Indonesia: Government backtracks on plans to abolish sharia law

The Indonesian government has reneged on a promise to abolish sharia law in the country, according to Human Rights Watch.

The minister of home affairs Tjahjo Kumolo denied the government had planned to abolish sharia regulations in regions of the country, stating that only economic regulations were to be altered.

Last week the government cancelled 3,143 "problematic regional regulations" for violating the country's credo of "unity in diversity".

It was alleged that sharia regulations were among the number cancelled, but Kumolo denied this.

"Who erased them? Nobody cancelled those [sharia regulations]," Tjahjo said.
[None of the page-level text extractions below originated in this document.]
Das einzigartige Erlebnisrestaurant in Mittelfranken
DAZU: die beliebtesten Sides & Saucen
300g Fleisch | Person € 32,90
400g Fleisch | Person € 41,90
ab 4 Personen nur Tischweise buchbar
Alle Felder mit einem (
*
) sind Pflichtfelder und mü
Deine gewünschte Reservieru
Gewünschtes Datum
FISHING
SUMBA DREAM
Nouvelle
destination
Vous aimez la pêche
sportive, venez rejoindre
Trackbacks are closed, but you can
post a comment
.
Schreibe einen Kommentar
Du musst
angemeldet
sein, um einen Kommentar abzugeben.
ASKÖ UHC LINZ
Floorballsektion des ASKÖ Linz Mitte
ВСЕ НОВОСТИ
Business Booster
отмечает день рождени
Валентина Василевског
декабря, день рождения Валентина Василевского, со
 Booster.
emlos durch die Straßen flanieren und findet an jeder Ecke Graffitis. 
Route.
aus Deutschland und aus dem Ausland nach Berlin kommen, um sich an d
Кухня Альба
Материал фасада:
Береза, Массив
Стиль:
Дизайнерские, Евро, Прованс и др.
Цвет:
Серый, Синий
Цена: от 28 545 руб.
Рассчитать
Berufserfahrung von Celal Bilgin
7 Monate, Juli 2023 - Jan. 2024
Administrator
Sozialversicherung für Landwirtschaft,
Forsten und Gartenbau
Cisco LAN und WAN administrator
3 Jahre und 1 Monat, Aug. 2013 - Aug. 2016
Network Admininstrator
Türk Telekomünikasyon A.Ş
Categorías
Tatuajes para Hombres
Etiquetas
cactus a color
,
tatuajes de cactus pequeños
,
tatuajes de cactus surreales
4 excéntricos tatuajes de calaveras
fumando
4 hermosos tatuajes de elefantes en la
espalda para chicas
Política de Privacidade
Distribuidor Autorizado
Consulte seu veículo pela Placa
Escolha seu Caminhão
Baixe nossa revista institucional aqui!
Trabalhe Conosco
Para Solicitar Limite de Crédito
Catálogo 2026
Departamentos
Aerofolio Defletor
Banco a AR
"For example, Aceh wants to apply Islamic sharia in its region, it is allowed. But if the same wants to be applied also in Jakarta, it surely can't be done," Tjahjo said.

"Everything is about investments. We do not interfere with regulations based on Islamic sharia."

It emerged in November 2015 that around 1,000 churches have been closed down in the sharia-law governed Aceh province in Northern Indonesia since 2006 as part of a wider crackdown on minority faiths. A law was implemented nine years ago, supposedly with the aim of promoting religious harmony, but in practice it requires non-Muslims to obtain 60 signatures from people of a different faith as well as permission from the local authority before they can build a place of worship.

In October 2015, Reuters reported that several churches had been destroyed after Muslim residents, including members of the hardline group Islamic Defenders Front, had demanded they be shut down. According to a report by the Gatestone Institute, hundreds of Muslims torched churches in Aceh, and an estimated 8,000 Christians were displaced by the violence in the region.